Work instruction => For each record that follows, restate the text exactly and drop the pictures.
Segment Open
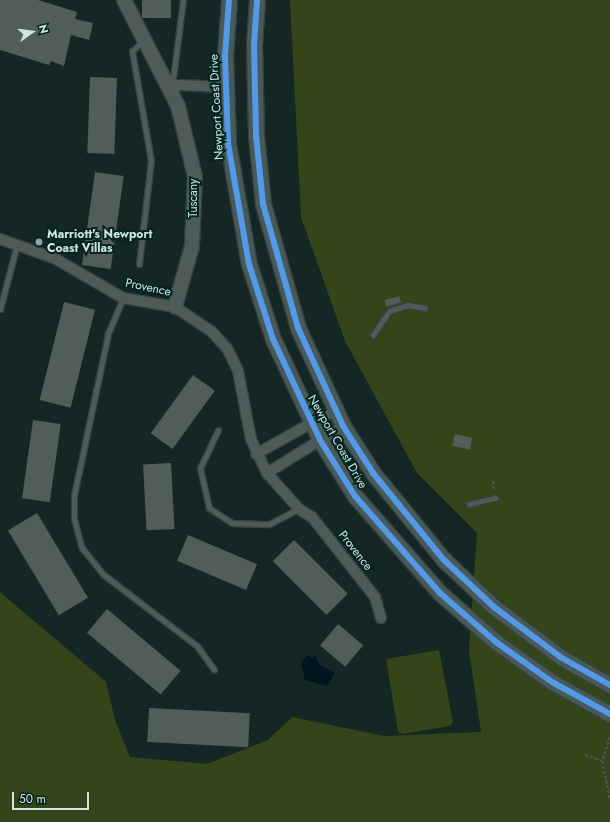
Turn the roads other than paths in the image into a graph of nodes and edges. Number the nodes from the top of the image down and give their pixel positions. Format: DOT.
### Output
graph roads {
  1 [pos="124,0"];
  2 [pos="183,0"];
  3 [pos="229,0"];
  4 [pos="258,0"];
  5 [pos="146,39"];
  6 [pos="226,87"];
  7 [pos="171,91"];
  8 [pos="0,239"];
  9 [pos="17,244"];
  10 [pos="139,264"];
  11 [pos="123,298"];
  12 [pos="175,307"];
  13 [pos="425,308"];
  14 [pos="0,309"];
  15 [pos="373,335"];
  16 [pos="335,410"];
  17 [pos="312,424"];
  18 [pos="343,426"];
  19 [pos="218,430"];
  20 [pos="320,440"];
  21 [pos="256,454"];
  22 [pos="267,473"];
  23 [pos="495,498"];
  24 [pos="469,504"];
  25 [pos="299,509"];
  26 [pos="381,618"];
  27 [pos="214,669"];
  28 [pos="610,685"];
  29 [pos="610,714"];
  1 -- 5 [label="street, Tuscany"];
  2 -- 7 [label="lane"];
  3 -- 6 [label="main road, Newport Coast Drive"];
  4 -- 16 [label="main road, Newport Coast Drive"];
  5 -- 7 [label="street, Tuscany"];
  5 -- 10 [label="lane"];
  6 -- 7 [label="street"];
  6 -- 17 [label="main road, Newport Coast Drive"];
  7 -- 12 [label="street, Tuscany"];
  8 -- 9 [label="street, Provence"];
  9 -- 11 [label="street, Provence"];
  9 -- 14 [label="lane"];
  11 -- 12 [label="street, Provence"];
  11 -- 27 [label="lane"];
  12 -- 21 [label="street, Provence"];
  13 -- 15 [label="lane"];
  16 -- 17 [label="street"];
  16 -- 18 [label="main road, Newport Coast Drive"];
  17 -- 20 [label="main road, Newport Coast Drive"];
  17 -- 21 [label="street"];
  18 -- 20 [label="street"];
  18 -- 28 [label="main road, Newport Coast Drive"];
  19 -- 25 [label="lane"];
  20 -- 22 [label="street"];
  20 -- 29 [label="main road, Newport Coast Drive"];
  21 -- 22 [label="street, Provence"];
  22 -- 25 [label="street, Provence"];
  23 -- 24 [label="lane"];
  25 -- 26 [label="street, Provence"];
}
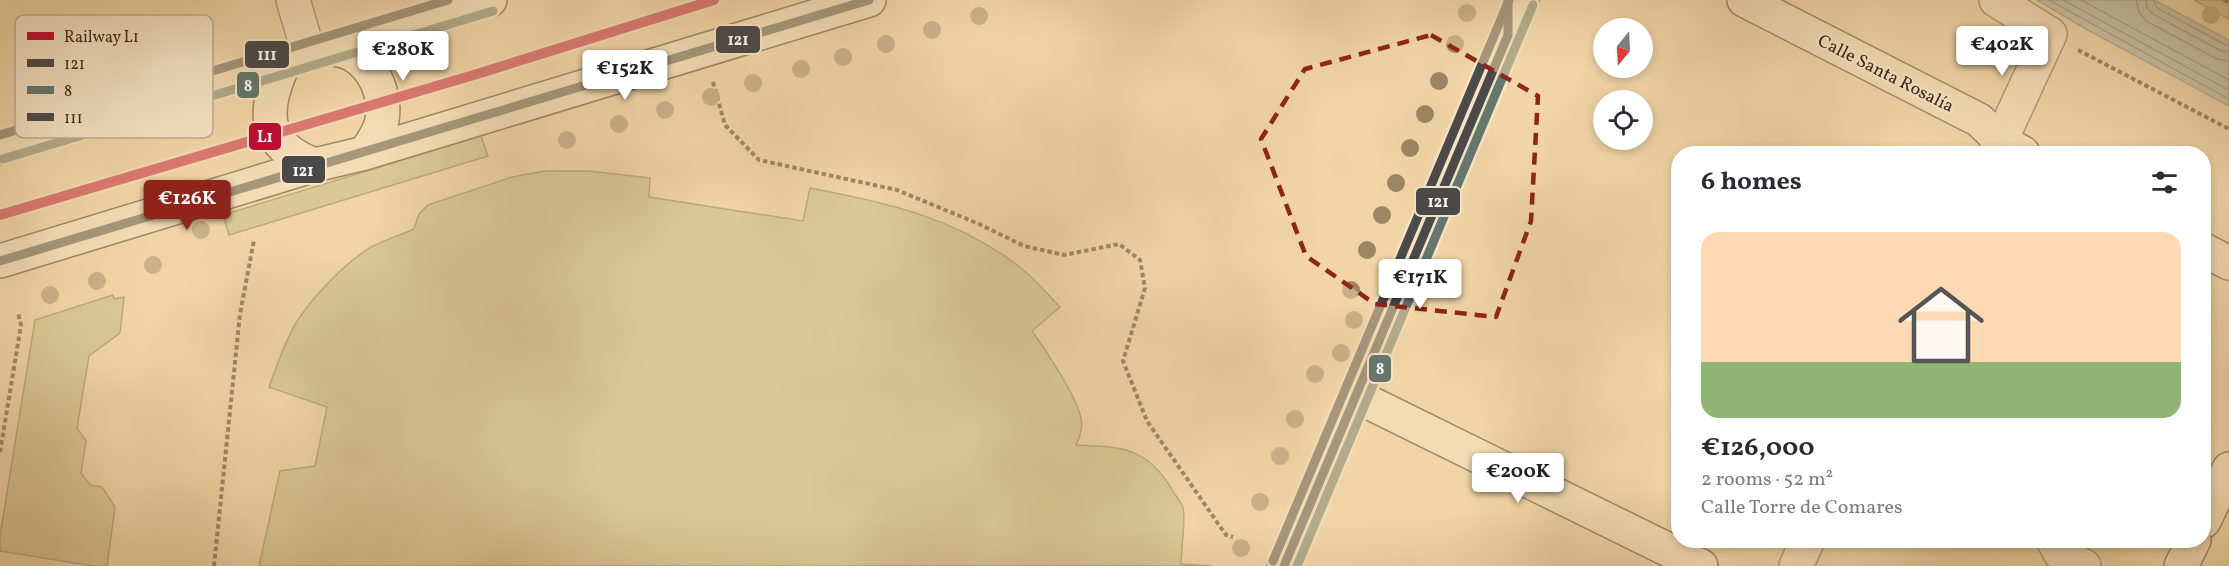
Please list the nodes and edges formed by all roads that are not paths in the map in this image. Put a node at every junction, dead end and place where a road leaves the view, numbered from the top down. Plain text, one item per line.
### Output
1 (292, 0) edge
2 (869, 0) edge
3 (1508, 0) edge
4 (1521, 0) edge
5 (1744, 0) edge
6 (1996, 0) edge
7 (485, 1) edge
8 (1508, 35) junction
9 (308, 55) junction
10 (213, 84) edge
11 (33, 138) edge
12 (2003, 146) edge
13 (2007, 146) edge
14 (0, 148) edge
15 (365, 153) junction
16 (315, 165) junction
17 (2211, 254) edge
18 (0, 261) edge
19 (2229, 263) edge
20 (1356, 396) junction
21 (2229, 469) edge
22 (2211, 506) edge
23 (1804, 548) edge
24 (2057, 548) edge
25 (2190, 548) edge
26 (1284, 566) edge
27 (1701, 566) edge
28 (1796, 566) edge
29 (2084, 566) edge
30 (2181, 566) edge

1 - 9 main road
2 - 15 main road
3 - 8 main road
4 - 8 main road
5 - 12 main road, Calle Santa Rosalía
6 - 13 main road
7 - 9 main road
8 - 20 main road
9 - 10 main road
9 - 15 main road
9 - 16 main road
11 - 14 main road
15 - 16 main road
16 - 18 main road
17 - 19 main road
20 - 26 main road
20 - 27 main road
21 - 22 main road
23 - 28 main road
24 - 29 main road
25 - 30 main road

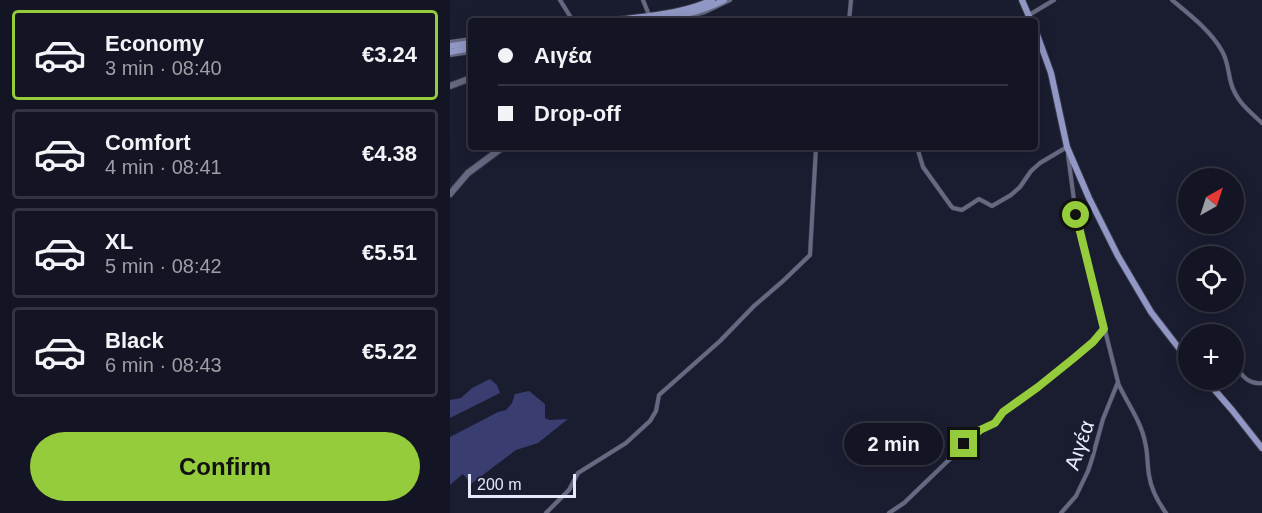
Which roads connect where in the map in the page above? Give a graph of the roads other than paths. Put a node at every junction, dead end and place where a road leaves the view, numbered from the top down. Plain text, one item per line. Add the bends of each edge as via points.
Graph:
Segment Closed
Completed task =>
Turn the roads other than paths in the image into a graph of nodes and edges. Number the nodes from the top of the image down and give their pixel positions. Format: DOT.
### Output
graph roads {
  1 [pos="124,0"];
  2 [pos="183,0"];
  3 [pos="229,0"];
  4 [pos="258,0"];
  5 [pos="146,39"];
  6 [pos="226,87"];
  7 [pos="171,91"];
  8 [pos="0,239"];
  9 [pos="17,244"];
  10 [pos="139,264"];
  11 [pos="123,298"];
  12 [pos="175,307"];
  13 [pos="425,308"];
  14 [pos="0,309"];
  15 [pos="373,335"];
  16 [pos="335,410"];
  17 [pos="312,424"];
  18 [pos="343,426"];
  19 [pos="218,430"];
  20 [pos="320,440"];
  21 [pos="256,454"];
  22 [pos="267,473"];
  23 [pos="495,498"];
  24 [pos="469,504"];
  25 [pos="299,509"];
  26 [pos="381,618"];
  27 [pos="214,669"];
  28 [pos="610,685"];
  29 [pos="610,714"];
  1 -- 5 [label="street, Tuscany"];
  2 -- 7 [label="lane"];
  3 -- 6 [label="main road, Newport Coast Drive"];
  4 -- 16 [label="main road, Newport Coast Drive"];
  5 -- 7 [label="street, Tuscany"];
  5 -- 10 [label="lane"];
  6 -- 7 [label="street"];
  6 -- 17 [label="main road, Newport Coast Drive"];
  7 -- 12 [label="street, Tuscany"];
  8 -- 9 [label="street, Provence"];
  9 -- 11 [label="street, Provence"];
  9 -- 14 [label="lane"];
  11 -- 12 [label="street, Provence"];
  11 -- 27 [label="lane"];
  12 -- 21 [label="street, Provence"];
  13 -- 15 [label="lane"];
  16 -- 17 [label="street"];
  16 -- 18 [label="main road, Newport Coast Drive"];
  17 -- 20 [label="main road, Newport Coast Drive"];
  17 -- 21 [label="street"];
  18 -- 20 [label="street"];
  18 -- 28 [label="main road, Newport Coast Drive"];
  19 -- 25 [label="lane"];
  20 -- 22 [label="street"];
  20 -- 29 [label="main road, Newport Coast Drive"];
  21 -- 22 [label="street, Provence"];
  22 -- 25 [label="street, Provence"];
  23 -- 24 [label="lane"];
  25 -- 26 [label="street, Provence"];
}
Please list the nodes and edges formed by all roads that are not paths in the map in this image. Put a node at every junction, dead end and place where a road leaves the view, numbered from the top down. Plain text, one item per line.
### Output
1 (292, 0) edge
2 (869, 0) edge
3 (1508, 0) edge
4 (1521, 0) edge
5 (1744, 0) edge
6 (1996, 0) edge
7 (485, 1) edge
8 (1508, 35) junction
9 (308, 55) junction
10 (213, 84) edge
11 (33, 138) edge
12 (2003, 146) edge
13 (2007, 146) edge
14 (0, 148) edge
15 (365, 153) junction
16 (315, 165) junction
17 (2211, 254) edge
18 (0, 261) edge
19 (2229, 263) edge
20 (1356, 396) junction
21 (2229, 469) edge
22 (2211, 506) edge
23 (1804, 548) edge
24 (2057, 548) edge
25 (2190, 548) edge
26 (1284, 566) edge
27 (1701, 566) edge
28 (1796, 566) edge
29 (2084, 566) edge
30 (2181, 566) edge

1 - 9 main road
2 - 15 main road
3 - 8 main road
4 - 8 main road
5 - 12 main road, Calle Santa Rosalía
6 - 13 main road
7 - 9 main road
8 - 20 main road
9 - 10 main road
9 - 15 main road
9 - 16 main road
11 - 14 main road
15 - 16 main road
16 - 18 main road
17 - 19 main road
20 - 26 main road
20 - 27 main road
21 - 22 main road
23 - 28 main road
24 - 29 main road
25 - 30 main road

Which roads connect where in the map in the page above? Give a graph of the roads other than paths. Put a node at every junction, dead end and place where a road leaves the view, numbered from the top down. Plain text, one item per line. Add the bends of each edge as via points.
Graph:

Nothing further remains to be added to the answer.